#### [ASSIGNMENT]
The answer must consist only of the lines in the records below from the line with "root of tail: (975, 691)" to the line with "right shoulder: (131, 152)", both included, copied word for word with every picture left out.

#### [RECORD EXTRACTS]
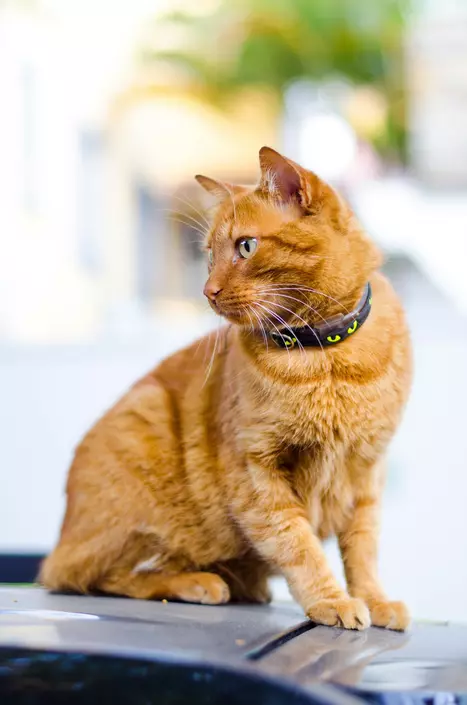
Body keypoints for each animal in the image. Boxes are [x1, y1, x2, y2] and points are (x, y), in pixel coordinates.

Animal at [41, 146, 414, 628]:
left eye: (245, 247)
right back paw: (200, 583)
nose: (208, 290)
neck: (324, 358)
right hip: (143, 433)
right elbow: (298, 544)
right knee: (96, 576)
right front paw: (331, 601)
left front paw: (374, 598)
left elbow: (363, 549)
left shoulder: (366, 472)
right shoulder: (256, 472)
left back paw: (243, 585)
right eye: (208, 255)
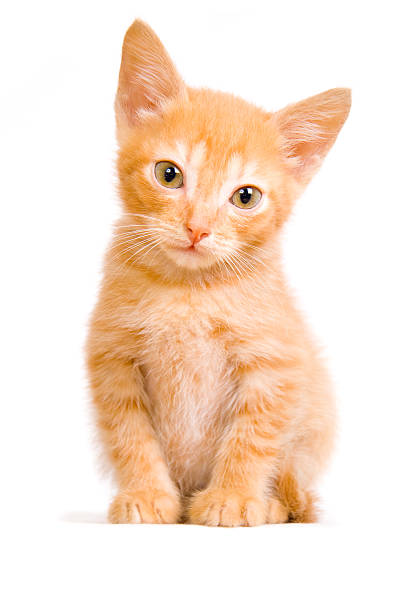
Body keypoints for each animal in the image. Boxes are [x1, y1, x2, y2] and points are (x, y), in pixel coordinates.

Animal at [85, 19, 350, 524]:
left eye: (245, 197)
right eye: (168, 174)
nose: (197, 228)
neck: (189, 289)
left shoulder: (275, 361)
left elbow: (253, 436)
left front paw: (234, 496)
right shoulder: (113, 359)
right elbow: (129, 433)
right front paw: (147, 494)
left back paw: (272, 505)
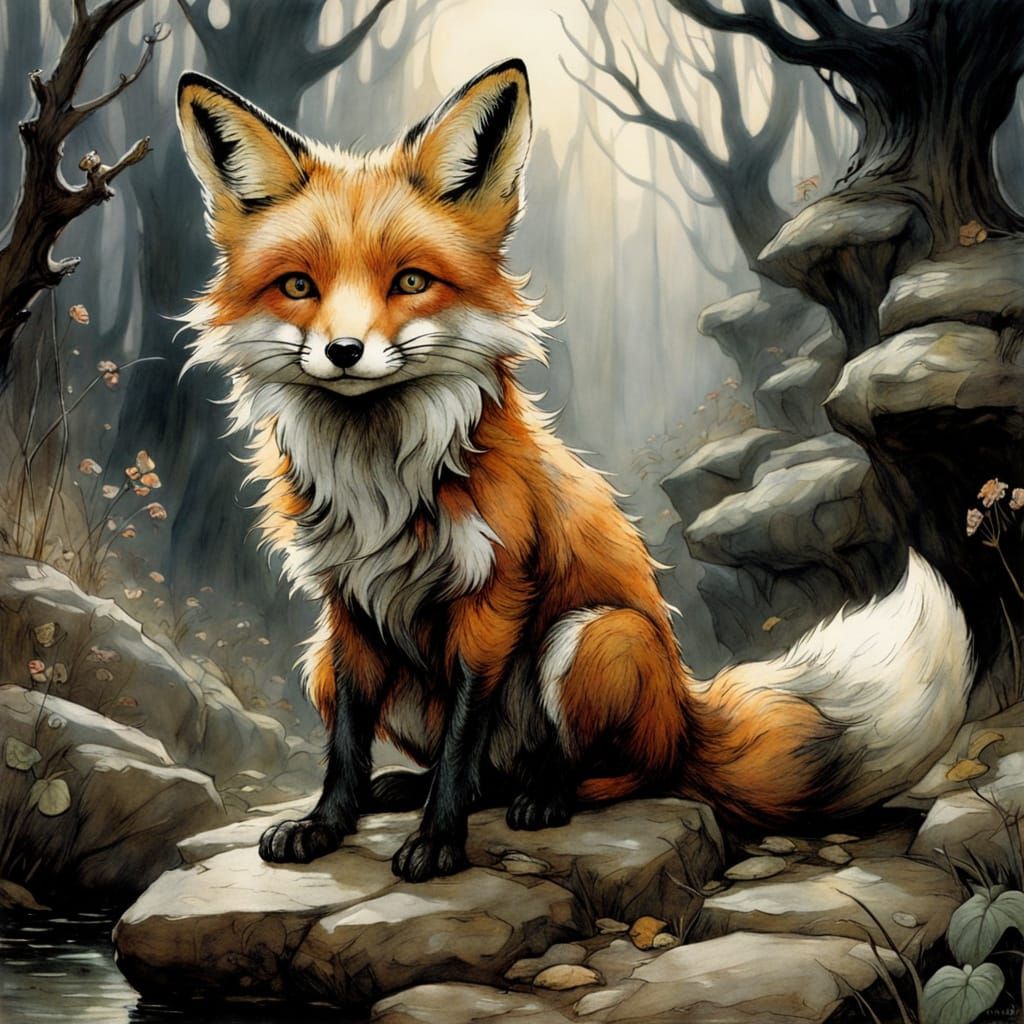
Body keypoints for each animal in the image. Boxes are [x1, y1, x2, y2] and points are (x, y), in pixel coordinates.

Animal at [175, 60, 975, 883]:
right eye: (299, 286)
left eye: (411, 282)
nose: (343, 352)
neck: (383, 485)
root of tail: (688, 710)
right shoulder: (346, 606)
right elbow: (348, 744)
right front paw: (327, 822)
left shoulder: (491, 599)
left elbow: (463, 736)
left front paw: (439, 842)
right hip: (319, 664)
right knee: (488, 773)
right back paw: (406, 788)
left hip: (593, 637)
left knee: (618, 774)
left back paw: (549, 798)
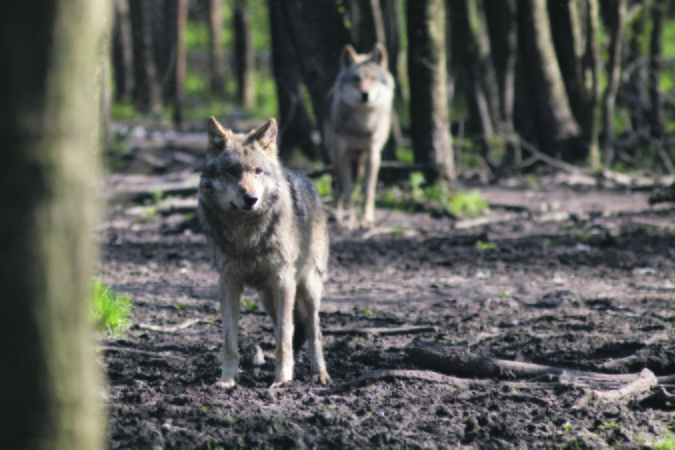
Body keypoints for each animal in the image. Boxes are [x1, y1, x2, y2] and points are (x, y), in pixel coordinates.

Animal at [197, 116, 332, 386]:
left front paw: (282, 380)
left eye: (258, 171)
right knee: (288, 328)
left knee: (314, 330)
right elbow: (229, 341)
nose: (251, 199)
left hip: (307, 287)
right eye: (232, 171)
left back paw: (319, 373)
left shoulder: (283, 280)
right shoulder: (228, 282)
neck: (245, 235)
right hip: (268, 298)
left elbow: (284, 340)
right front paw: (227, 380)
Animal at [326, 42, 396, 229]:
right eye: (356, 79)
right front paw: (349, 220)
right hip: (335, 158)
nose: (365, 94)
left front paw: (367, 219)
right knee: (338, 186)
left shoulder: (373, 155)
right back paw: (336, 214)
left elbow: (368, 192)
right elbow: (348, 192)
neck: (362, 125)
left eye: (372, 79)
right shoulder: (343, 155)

...

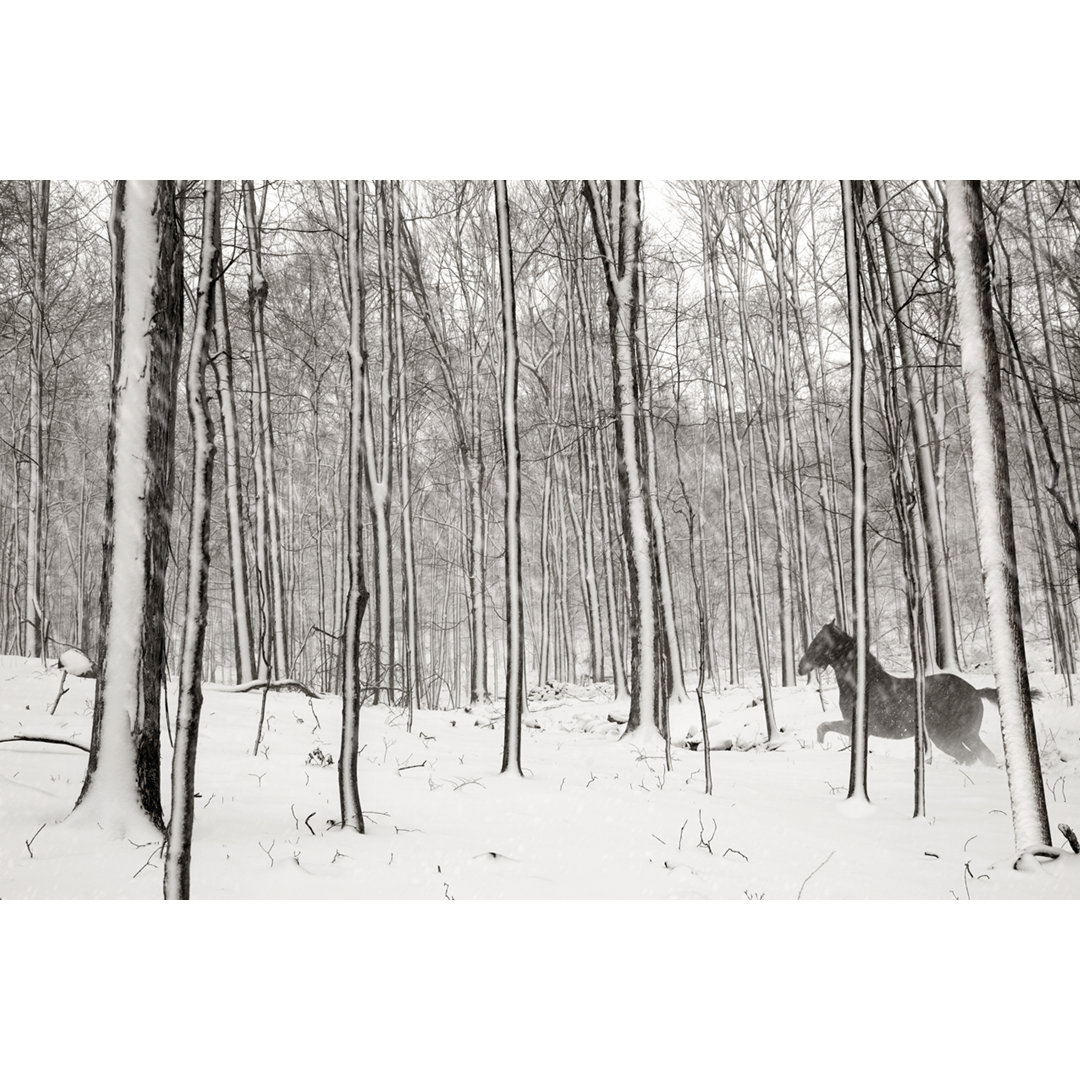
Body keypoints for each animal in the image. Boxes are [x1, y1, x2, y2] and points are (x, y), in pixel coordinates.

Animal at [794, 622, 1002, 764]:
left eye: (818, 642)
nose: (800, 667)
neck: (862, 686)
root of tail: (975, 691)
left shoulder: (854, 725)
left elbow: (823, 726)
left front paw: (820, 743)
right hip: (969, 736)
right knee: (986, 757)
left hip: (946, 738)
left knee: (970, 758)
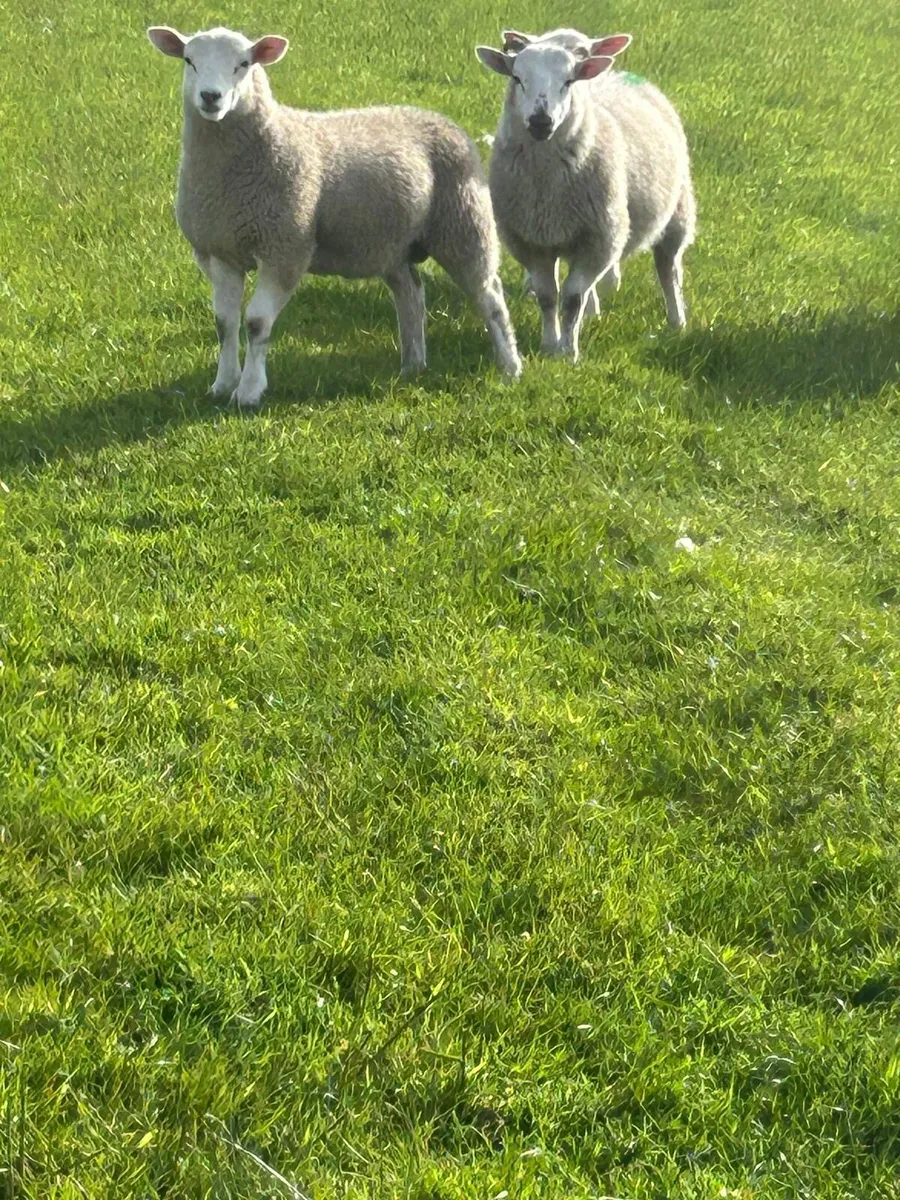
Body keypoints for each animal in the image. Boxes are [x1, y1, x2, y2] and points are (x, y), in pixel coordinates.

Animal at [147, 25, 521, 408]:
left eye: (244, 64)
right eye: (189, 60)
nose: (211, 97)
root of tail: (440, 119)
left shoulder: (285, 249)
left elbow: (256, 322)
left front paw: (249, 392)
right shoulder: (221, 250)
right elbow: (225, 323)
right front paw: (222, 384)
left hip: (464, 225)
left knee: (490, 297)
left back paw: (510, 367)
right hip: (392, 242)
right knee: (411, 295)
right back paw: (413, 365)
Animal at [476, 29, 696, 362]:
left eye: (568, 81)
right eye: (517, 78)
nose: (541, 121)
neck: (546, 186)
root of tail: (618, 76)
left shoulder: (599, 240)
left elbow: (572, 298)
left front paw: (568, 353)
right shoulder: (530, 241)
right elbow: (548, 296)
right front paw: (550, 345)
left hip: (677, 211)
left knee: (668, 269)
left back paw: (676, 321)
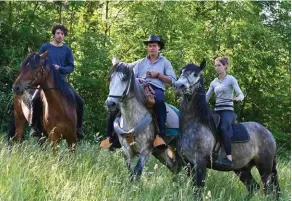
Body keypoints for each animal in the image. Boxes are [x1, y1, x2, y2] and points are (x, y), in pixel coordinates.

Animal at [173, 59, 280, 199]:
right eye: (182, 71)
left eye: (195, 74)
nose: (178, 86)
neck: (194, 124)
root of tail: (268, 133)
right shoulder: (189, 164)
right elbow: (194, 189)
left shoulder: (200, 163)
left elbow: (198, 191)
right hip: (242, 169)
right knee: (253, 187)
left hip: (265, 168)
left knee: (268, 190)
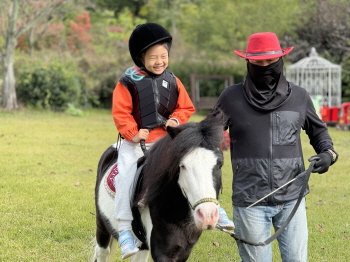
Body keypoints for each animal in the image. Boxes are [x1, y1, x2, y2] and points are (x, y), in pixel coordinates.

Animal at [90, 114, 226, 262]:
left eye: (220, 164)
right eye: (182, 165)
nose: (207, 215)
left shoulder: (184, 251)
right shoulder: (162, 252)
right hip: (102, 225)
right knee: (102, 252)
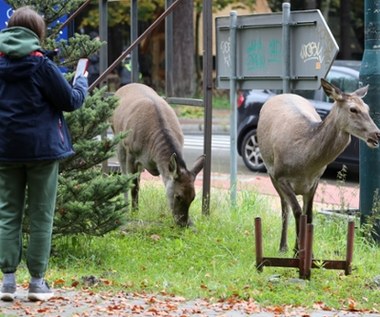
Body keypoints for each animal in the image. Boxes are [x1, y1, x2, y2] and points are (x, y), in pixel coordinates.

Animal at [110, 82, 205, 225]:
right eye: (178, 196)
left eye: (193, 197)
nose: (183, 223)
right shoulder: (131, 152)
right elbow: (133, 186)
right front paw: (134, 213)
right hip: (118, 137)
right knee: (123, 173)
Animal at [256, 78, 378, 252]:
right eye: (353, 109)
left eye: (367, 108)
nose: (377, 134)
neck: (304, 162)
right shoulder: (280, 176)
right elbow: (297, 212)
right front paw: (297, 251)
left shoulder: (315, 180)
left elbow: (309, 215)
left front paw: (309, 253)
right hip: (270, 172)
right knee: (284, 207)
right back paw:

#### [FINISHED TASK]
root of tail: (975, 691)
left shoulder: (854, 725)
left elbow: (823, 726)
left front paw: (820, 743)
right hip: (969, 736)
right knee: (986, 757)
left hip: (946, 738)
left knee: (970, 758)
Body keypoints for each animal in the image. Boxes are [x1, y1, x2, y2] and points are (x, y), in pixel coordinates.

Animal at [147, 25, 521, 408]:
left eye: (244, 64)
right eye: (189, 60)
nose: (211, 97)
root of tail: (440, 119)
left shoulder: (285, 249)
left elbow: (256, 322)
left front paw: (249, 392)
right shoulder: (221, 250)
right elbow: (225, 323)
right front paw: (222, 384)
left hip: (464, 225)
left knee: (490, 297)
left back paw: (510, 367)
right hip: (392, 242)
right knee: (411, 295)
right back paw: (413, 365)
Animal at [476, 29, 696, 362]:
left eye: (568, 81)
right eye: (517, 78)
nose: (541, 121)
neck: (546, 186)
root of tail: (618, 76)
left shoulder: (599, 240)
left elbow: (572, 298)
left front paw: (568, 353)
right shoulder: (530, 241)
right elbow: (548, 296)
right front paw: (550, 345)
left hip: (677, 211)
left knee: (668, 269)
left back paw: (676, 321)
Body keypoints for each animal in the image. Boxes are [x1, y1, x2, y2] and points are (x, y), in pixel coordinates.

Animal at [173, 59, 280, 199]:
right eye: (182, 71)
left eye: (195, 74)
nose: (178, 86)
neck: (194, 124)
root of tail: (268, 133)
right shoulder: (189, 164)
right elbow: (194, 189)
left shoulder: (200, 163)
left elbow: (198, 191)
right hip: (242, 169)
right knee: (253, 187)
left hip: (265, 168)
left knee: (268, 190)
Body keypoints for each animal in the image. Boxes are [x1, y1, x2, y2] and points are (x, y), in pixel coordinates.

Animal at [90, 114, 226, 262]:
left eye: (220, 164)
right eye: (182, 165)
nose: (207, 215)
left shoulder: (184, 251)
right shoulder: (162, 252)
right hip: (102, 225)
right knee: (102, 252)
Body keypoints for each animal in the image. Boxes are [x1, y1, x2, y2] and points are (x, y), in pixel coordinates.

Animal at [110, 82, 205, 225]:
right eye: (178, 196)
left eye: (193, 197)
nose: (183, 223)
right shoulder: (131, 152)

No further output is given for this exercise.